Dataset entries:
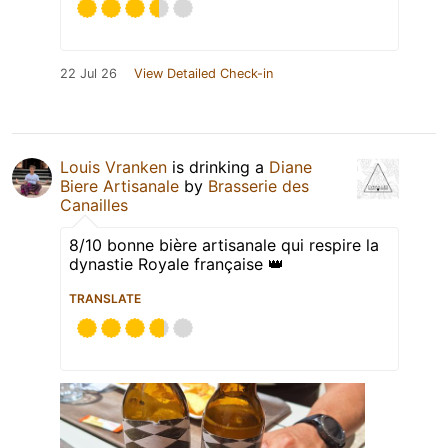
22 Jul 26
View Detailed Check-in
Louis Vranken
is drinking a
Diane
Biere Artisanale
by
Brasserie des
Canailles
8/10 bonne bière artisanale qui respire la
dynastie Royale française 👑
TRANSLATE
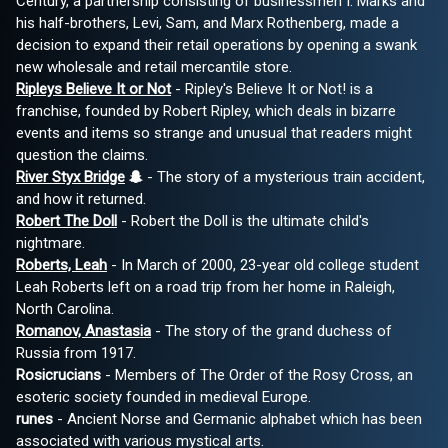
Century, a partnership consisting of businessmen I. Marks and
his half-brothers, Levi, Sam, and Marx Rothenberg, made a
decision to expand their retail operations by opening a swank
new wholesale and retail mercantile store.
Ripleys Believe It or Not
- Ripley's Believe It or Not! is a
franchise, founded by Robert Ripley, which deals in bizarre
events and items so strange and unusual that readers might
question the claims.
River Styx Bridge
- The story of a mysterious train accident,
and how it returned.
Robert The Doll
- Robert the Doll is the ultimate child's
nightmare.
Roberts, Leah
- In March of 2000, 23-year old college student
Leah Roberts left on a road trip from her home in Raleigh,
North Carolina.
Romanov, Anastasia
- The story of the grand duchess of
Russia from 1917.
Rosicrucians
- Members of The Order of the Rosy Cross, an
esoteric society founded in medieval Europe.
runes
- Ancient Norse and Germanic alphabet which has been
associated with various mystical arts.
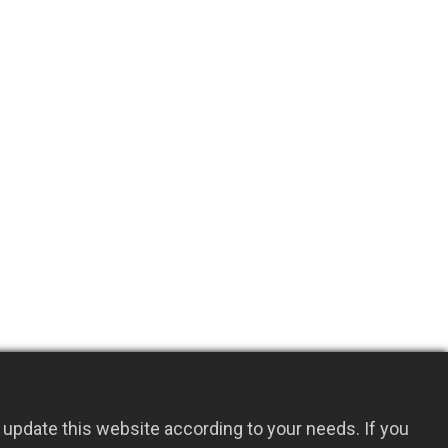
update this website according to your needs. If you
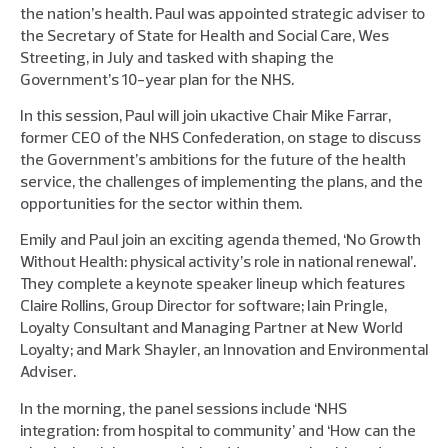
the nation’s health. Paul was appointed strategic adviser to
the Secretary of State for Health and Social Care, Wes
Streeting, in July and tasked with shaping the
Government’s 10-year plan for the NHS.
In this session, Paul will join ukactive Chair Mike Farrar,
former CEO of the NHS Confederation, on stage to discuss
the Government’s ambitions for the future of the health
service, the challenges of implementing the plans, and the
opportunities for the sector within them.
Emily and Paul join an exciting agenda themed, ‘No Growth
Without Health: physical activity’s role in national renewal’.
They complete a keynote speaker lineup which features
Claire Rollins, Group Director for software; Iain Pringle,
Loyalty Consultant and Managing Partner at New World
Loyalty; and Mark Shayler, an Innovation and Environmental
Adviser.
In the morning, the panel sessions include ‘NHS
integration: from hospital to community’ and ‘How can the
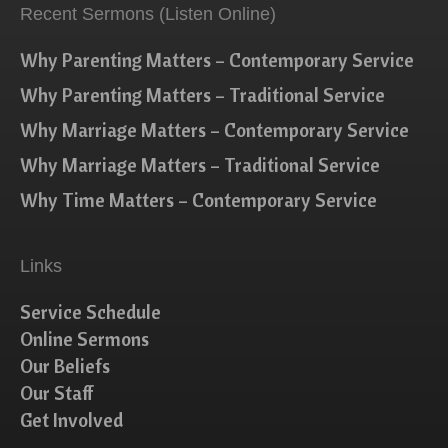
Recent Sermons (Listen Online)
Why Parenting Matters – Contemporary Service
Why Parenting Matters – Traditional Service
Why Marriage Matters – Contemporary Service
Why Marriage Matters – Traditional Service
Why Time Matters – Contemporary Service
Links
Service Schedule
Online Sermons
Our Beliefs
Our Staff
Get Involved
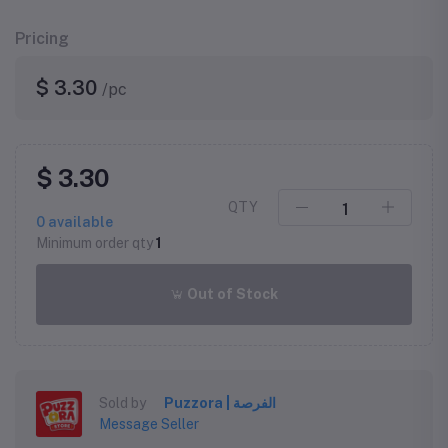
Pricing
$ 3.30
/pc
$ 3.30
QTY
0
available
Minimum order qty
1
Out of Stock
Sold by
Puzzora | الفرصة
Message Seller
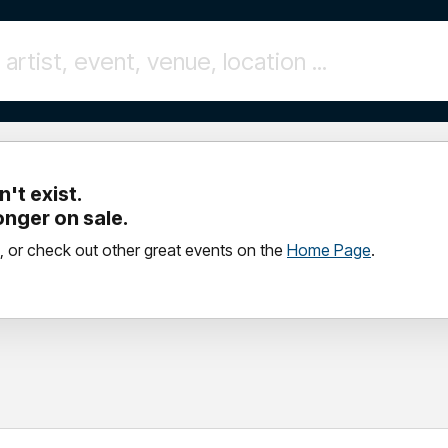
't exist.
longer on sale.
, or check out other great events on the
Home Page
.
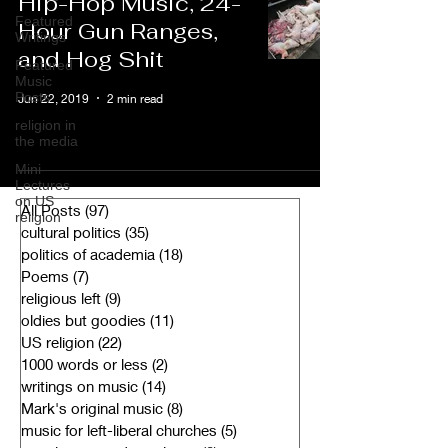
Hip-Hop Music, 24-
Featured
Hour Gun Ranges,
Writings
and Hog Shit
Featured
Music
Posts
Jun 22, 2019
2 min read
religion in
the media
Mini-
Lectures
on US
All Posts
(97)
97 posts
religion
cultural politics
(35)
35 posts
politics of academia
(18)
18 posts
Poems
(7)
7 posts
religious left
(9)
9 posts
oldies but goodies
(11)
11 posts
US religion
(22)
22 posts
1000 words or less
(2)
2 posts
writings on music
(14)
14 posts
Mark's original music
(8)
8 posts
music for left-liberal churches
(5)
5 posts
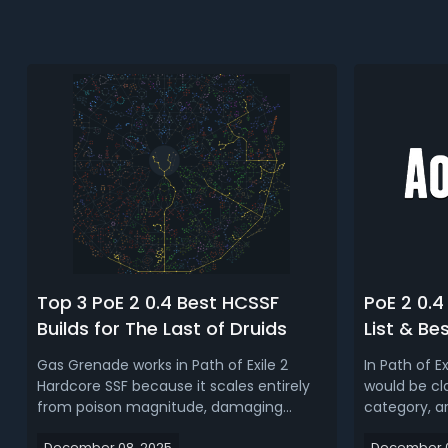
Top 3 PoE 2 0.4 Best HCSSF
PoE 2 0.4 
Builds for The Last of Druids
List & Be
Gas Grenade works in Path of Exile 2
In Path of Ex
Hardcore SSF because it scales entirely
would be cla
from poison magnitude, damaging
category, ar
poison stacks, and damage taken
types (Wolf
December 08, 2025
December 0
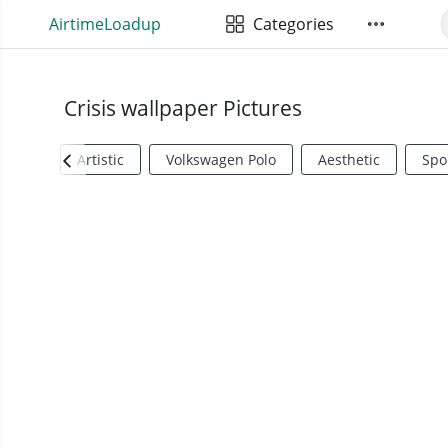
AirtimeLoadup
Categories
Crisis wallpaper Pictures
Artistic
Volkswagen Polo
Aesthetic
Spo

Task directions:
Copy the text from all of the data above word for word, leaving the pictures out of your answer.

Written answer:
22 Jul 26
View Detailed Check-in
Louis Vranken
is drinking a
Diane
Biere Artisanale
by
Brasserie des
Canailles
8/10 bonne bière artisanale qui respire la
dynastie Royale française 👑
TRANSLATE
Century, a partnership consisting of businessmen I. Marks and
his half-brothers, Levi, Sam, and Marx Rothenberg, made a
decision to expand their retail operations by opening a swank
new wholesale and retail mercantile store.
Ripleys Believe It or Not
- Ripley's Believe It or Not! is a
franchise, founded by Robert Ripley, which deals in bizarre
events and items so strange and unusual that readers might
question the claims.
River Styx Bridge
- The story of a mysterious train accident,
and how it returned.
Robert The Doll
- Robert the Doll is the ultimate child's
nightmare.
Roberts, Leah
- In March of 2000, 23-year old college student
Leah Roberts left on a road trip from her home in Raleigh,
North Carolina.
Romanov, Anastasia
- The story of the grand duchess of
Russia from 1917.
Rosicrucians
- Members of The Order of the Rosy Cross, an
esoteric society founded in medieval Europe.
runes
- Ancient Norse and Germanic alphabet which has been
associated with various mystical arts.
update this website according to your needs. If you
the nation’s health. Paul was appointed strategic adviser to
the Secretary of State for Health and Social Care, Wes
Streeting, in July and tasked with shaping the
Government’s 10-year plan for the NHS.
In this session, Paul will join ukactive Chair Mike Farrar,
former CEO of the NHS Confederation, on stage to discuss
the Government’s ambitions for the future of the health
service, the challenges of implementing the plans, and the
opportunities for the sector within them.
Emily and Paul join an exciting agenda themed, ‘No Growth
Without Health: physical activity’s role in national renewal’.
They complete a keynote speaker lineup which features
Claire Rollins, Group Director for software; Iain Pringle,
Loyalty Consultant and Managing Partner at New World
Loyalty; and Mark Shayler, an Innovation and Environmental
Adviser.
In the morning, the panel sessions include ‘NHS
integration: from hospital to community’ and ‘How can the
Recent Sermons (Listen Online)
Why Parenting Matters – Contemporary Service
Why Parenting Matters – Traditional Service
Why Marriage Matters – Contemporary Service
Why Marriage Matters – Traditional Service
Why Time Matters – Contemporary Service
Links
Service Schedule
Online Sermons
Our Beliefs
Our Staff
Get Involved
Pricing
$ 3.30
/pc
$ 3.30
QTY
0
available
Minimum order qty
1
Out of Stock
Sold by
Puzzora | الفرصة
Message Seller
't exist.
longer on sale.
, or check out other great events on the
Home Page
.
Hip-Hop Music, 24-
Featured
Hour Gun Ranges,
Writings
and Hog Shit
Featured
Music
Posts
Jun 22, 2019
2 min read
religion in
the media
Mini-
Lectures
on US
All Posts
(97)
97 posts
religion
cultural politics
(35)
35 posts
politics of academia
(18)
18 posts
Poems
(7)
7 posts
religious left
(9)
9 posts
oldies but goodies
(11)
11 posts
US religion
(22)
22 posts
1000 words or less
(2)
2 posts
writings on music
(14)
14 posts
Mark's original music
(8)
8 posts
music for left-liberal churches
(5)
5 posts
Top 3 PoE 2 0.4 Best HCSSF
PoE 2 0.4 
Builds for The Last of Druids
List & Be
Gas Grenade works in Path of Exile 2
In Path of Ex
Hardcore SSF because it scales entirely
would be cla
from poison magnitude, damaging
category, ar
poison stacks, and damage taken
types (Wolf
December 08, 2025
December 0
AirtimeLoadup
Categories
Crisis wallpaper Pictures
Artistic
Volkswagen Polo
Aesthetic
Spo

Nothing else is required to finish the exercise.